■ PROMPT:
Print the records word for word, starting with the line that contains "genus: Cryptantha" and continuing down through the final line of the records, both included.

═══

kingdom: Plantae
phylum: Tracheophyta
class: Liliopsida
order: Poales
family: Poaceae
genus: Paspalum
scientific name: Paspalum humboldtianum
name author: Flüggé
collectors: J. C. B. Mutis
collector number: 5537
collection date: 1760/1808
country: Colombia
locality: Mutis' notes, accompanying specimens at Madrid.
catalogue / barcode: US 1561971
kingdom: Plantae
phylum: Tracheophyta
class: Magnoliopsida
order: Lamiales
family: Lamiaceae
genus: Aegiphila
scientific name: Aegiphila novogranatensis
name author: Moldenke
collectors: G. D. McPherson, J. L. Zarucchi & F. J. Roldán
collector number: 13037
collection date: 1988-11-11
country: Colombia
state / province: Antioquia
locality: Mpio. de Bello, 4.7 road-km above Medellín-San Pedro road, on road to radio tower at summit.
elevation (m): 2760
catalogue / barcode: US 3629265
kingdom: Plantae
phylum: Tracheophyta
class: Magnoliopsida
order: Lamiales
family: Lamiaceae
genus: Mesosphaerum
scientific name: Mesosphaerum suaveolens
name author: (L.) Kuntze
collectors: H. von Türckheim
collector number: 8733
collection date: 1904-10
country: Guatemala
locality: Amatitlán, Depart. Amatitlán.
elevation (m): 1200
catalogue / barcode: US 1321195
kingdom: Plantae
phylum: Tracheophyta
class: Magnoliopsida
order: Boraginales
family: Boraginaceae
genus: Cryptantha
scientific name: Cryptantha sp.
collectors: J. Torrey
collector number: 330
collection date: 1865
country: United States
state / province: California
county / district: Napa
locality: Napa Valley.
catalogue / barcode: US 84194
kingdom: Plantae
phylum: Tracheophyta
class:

═══

■ EXERCISE RESULT:
genus: Cryptantha
scientific name: Cryptantha sp.
collectors: J. Torrey
collector number: 330
collection date: 1865
country: United States
state / province: California
county / district: Napa
locality: Napa Valley.
catalogue / barcode: US 84194
kingdom: Plantae
phylum: Tracheophyta
class:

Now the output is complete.